How do I plot a block of histograms from a group of data in a dataframe? For example, given:
from pandas import DataFrame
import numpy as np
x = ['A']*300 + ['B']*400 + ['C']*300
y = np.random.randn(1000)
df = DataFrame({'Letter': x, 'N': y})
I tried:
df.groupby('Letter').hist()
...which failed with the error message:
TypeError: cannot concatenate 'str' and 'float' objects
I'm on a roll, just found an even simpler way to do it using the by keyword in the hist method:
df.hist('N', by='Letter')
That's a very handy little shortcut for quickly scanning your grouped data!

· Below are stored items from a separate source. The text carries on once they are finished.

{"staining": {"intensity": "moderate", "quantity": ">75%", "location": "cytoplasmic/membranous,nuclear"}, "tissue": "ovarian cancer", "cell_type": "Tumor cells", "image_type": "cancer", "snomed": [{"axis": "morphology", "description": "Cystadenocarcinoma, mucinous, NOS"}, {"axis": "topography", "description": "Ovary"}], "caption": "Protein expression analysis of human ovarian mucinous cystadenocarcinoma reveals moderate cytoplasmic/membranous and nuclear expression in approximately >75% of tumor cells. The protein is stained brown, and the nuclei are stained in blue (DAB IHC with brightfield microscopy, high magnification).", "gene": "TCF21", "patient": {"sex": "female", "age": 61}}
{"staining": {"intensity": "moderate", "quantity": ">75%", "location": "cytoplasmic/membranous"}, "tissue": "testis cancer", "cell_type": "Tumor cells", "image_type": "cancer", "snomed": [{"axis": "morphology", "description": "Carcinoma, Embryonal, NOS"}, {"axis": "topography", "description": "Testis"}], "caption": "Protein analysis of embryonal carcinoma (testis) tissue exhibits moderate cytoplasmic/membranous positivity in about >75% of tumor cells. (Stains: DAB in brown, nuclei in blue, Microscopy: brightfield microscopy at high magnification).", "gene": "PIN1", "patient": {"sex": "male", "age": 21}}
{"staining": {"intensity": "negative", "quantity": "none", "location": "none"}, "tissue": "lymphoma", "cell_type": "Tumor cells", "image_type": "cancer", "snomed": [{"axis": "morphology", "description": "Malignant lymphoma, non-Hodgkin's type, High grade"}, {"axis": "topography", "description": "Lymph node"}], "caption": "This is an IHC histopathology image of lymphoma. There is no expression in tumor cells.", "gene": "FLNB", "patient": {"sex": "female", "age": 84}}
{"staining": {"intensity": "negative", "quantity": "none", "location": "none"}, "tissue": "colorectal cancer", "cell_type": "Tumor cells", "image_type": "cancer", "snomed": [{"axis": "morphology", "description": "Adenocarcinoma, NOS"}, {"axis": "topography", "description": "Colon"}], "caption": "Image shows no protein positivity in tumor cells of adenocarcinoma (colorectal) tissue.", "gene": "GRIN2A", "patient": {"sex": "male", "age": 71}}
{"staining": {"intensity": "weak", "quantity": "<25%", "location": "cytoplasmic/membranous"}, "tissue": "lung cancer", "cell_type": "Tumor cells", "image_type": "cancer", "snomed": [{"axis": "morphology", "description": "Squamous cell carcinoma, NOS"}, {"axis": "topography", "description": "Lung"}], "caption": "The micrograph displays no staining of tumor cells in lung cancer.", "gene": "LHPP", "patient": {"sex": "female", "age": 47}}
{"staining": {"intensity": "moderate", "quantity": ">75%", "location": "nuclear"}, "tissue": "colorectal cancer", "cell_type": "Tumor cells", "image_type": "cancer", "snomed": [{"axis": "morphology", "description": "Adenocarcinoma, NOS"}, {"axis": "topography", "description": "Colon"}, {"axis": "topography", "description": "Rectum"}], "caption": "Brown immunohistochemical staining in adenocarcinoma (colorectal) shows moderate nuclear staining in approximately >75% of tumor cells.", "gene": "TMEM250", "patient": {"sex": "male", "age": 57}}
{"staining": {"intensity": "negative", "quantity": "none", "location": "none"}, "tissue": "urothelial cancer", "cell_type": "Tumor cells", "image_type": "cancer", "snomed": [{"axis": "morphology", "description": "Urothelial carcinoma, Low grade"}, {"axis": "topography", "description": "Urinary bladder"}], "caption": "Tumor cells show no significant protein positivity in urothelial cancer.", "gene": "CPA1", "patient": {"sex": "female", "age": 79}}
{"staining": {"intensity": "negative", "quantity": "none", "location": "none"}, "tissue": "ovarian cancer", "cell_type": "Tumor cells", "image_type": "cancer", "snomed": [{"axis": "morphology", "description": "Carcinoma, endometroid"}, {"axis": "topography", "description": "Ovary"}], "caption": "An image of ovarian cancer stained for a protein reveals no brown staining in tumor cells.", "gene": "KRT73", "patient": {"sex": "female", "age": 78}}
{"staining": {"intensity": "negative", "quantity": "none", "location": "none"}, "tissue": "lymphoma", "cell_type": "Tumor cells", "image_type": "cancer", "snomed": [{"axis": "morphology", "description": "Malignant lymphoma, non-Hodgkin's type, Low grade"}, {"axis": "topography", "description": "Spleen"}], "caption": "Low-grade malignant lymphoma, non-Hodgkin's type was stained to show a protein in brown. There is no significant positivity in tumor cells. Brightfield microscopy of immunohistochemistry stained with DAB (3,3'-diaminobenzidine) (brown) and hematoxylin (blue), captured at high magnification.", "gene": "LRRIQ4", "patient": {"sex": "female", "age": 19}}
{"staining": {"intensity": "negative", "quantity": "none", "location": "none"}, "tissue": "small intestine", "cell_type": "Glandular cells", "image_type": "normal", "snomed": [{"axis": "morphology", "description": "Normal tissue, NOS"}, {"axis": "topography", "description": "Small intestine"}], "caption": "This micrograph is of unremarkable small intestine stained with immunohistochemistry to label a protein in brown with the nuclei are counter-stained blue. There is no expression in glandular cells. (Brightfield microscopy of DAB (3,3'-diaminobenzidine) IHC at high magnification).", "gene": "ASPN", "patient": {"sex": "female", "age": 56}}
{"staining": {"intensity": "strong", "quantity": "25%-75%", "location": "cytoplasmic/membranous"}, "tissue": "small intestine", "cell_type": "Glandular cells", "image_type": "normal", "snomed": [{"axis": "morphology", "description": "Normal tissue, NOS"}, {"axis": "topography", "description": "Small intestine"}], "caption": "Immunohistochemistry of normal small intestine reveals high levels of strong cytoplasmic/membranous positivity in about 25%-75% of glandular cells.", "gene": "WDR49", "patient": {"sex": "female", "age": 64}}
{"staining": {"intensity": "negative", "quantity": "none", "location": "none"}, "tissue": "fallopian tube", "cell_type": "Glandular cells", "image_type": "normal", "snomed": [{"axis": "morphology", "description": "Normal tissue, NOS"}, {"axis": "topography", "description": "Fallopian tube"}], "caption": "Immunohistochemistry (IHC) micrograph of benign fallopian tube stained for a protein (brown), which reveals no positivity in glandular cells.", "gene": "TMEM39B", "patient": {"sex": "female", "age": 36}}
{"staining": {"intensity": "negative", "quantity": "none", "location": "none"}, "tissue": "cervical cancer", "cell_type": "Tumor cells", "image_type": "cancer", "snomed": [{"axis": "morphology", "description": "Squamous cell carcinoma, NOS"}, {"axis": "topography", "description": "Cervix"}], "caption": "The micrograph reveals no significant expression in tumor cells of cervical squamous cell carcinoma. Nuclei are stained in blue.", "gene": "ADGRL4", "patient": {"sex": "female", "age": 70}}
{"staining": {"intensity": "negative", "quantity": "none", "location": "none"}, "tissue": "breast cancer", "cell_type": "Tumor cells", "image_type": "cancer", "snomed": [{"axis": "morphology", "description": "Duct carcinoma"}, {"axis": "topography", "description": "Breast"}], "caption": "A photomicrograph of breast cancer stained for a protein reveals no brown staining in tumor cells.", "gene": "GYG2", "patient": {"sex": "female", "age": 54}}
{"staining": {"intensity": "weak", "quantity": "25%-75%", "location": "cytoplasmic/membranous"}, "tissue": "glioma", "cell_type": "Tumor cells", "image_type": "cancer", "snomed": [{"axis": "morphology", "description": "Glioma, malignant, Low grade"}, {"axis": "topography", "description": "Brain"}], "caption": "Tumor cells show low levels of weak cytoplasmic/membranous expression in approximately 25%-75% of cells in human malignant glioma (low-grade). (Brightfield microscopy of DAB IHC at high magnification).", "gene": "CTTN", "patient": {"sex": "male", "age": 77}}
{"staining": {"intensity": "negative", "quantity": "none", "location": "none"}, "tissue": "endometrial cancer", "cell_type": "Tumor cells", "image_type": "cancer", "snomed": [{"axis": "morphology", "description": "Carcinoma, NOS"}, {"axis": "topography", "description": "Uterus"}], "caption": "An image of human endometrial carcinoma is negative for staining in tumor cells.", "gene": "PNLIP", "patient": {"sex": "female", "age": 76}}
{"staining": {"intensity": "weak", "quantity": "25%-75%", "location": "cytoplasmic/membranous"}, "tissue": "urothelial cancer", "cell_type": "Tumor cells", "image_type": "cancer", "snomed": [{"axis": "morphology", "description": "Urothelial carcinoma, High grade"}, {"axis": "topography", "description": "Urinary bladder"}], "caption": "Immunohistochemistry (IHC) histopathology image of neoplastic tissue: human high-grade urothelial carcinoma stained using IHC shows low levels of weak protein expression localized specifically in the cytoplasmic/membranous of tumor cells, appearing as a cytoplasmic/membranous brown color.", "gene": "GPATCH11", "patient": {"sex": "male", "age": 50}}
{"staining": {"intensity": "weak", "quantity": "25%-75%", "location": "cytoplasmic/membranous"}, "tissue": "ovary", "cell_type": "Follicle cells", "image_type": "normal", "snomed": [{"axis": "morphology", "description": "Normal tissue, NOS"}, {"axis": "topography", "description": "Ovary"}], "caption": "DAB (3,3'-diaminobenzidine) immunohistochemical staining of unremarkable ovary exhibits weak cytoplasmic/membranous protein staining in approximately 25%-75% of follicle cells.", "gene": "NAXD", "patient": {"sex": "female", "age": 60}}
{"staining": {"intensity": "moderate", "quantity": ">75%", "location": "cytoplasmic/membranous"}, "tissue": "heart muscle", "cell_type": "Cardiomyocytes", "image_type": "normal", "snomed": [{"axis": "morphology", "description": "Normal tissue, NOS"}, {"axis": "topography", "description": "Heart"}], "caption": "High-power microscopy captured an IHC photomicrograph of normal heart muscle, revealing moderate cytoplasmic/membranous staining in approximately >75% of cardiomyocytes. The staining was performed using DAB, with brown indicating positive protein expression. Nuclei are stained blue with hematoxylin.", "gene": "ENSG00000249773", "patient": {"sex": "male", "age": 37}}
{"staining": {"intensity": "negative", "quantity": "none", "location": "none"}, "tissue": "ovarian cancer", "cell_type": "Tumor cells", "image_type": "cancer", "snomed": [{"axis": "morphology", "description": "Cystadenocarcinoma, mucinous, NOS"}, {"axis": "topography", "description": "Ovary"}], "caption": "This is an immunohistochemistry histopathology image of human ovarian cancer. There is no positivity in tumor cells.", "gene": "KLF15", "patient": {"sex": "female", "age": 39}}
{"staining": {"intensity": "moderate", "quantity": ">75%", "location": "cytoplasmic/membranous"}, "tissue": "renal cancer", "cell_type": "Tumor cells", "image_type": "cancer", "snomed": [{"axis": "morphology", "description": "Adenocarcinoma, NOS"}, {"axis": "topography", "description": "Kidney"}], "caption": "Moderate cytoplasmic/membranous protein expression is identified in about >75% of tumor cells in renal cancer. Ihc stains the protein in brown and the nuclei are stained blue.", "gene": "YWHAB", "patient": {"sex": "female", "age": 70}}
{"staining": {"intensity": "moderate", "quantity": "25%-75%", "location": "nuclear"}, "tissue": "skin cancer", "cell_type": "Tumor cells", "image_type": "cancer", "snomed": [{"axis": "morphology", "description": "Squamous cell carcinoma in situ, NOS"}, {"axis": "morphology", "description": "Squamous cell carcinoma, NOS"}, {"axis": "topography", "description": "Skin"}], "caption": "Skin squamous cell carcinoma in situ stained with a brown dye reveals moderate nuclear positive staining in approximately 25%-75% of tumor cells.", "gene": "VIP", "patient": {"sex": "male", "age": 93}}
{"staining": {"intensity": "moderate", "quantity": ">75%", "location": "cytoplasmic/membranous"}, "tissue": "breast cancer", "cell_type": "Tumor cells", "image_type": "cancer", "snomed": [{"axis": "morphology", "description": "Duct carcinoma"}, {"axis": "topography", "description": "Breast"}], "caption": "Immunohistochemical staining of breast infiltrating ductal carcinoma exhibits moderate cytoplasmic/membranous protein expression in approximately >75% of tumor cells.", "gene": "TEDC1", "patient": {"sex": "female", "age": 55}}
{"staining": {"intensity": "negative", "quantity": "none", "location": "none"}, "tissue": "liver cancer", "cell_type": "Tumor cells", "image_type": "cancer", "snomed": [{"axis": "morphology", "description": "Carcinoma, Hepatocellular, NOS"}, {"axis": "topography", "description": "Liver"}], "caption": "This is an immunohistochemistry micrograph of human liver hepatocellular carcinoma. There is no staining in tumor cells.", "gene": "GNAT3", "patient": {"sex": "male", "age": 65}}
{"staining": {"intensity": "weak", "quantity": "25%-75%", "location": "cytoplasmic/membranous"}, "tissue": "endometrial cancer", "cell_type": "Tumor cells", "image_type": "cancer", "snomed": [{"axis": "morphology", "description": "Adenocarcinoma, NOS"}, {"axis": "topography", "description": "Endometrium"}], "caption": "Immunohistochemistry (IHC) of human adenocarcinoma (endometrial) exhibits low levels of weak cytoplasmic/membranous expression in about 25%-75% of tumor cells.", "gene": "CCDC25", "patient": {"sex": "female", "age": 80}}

For future visitors, the product of this call is the following chart:
In answer to questions below, here's an example of specific tailoring of the histogram plots:
# import libraries
import pandas as pd
import numpy as np
# Create test dataframe
x = ['A']*300 + ['B']*400 + ['C']*300
y = np.random.randn(1000)
z = np.random.randn(1000)
df = pd.DataFrame({'Letter':x, 'N1':y, 'N2':z})
# Plot histograms
axes = df.hist(['N1','N2'], by='Letter',bins=10, layout=(2,2),
legend=True, yrot=90,sharex=True,sharey=True,
log=True, figsize=(6,6))
for ax in axes.flatten():
ax.set_xlabel('N')
ax.set_ylabel('Count')
ax.set_ylim(bottom=1,top=100)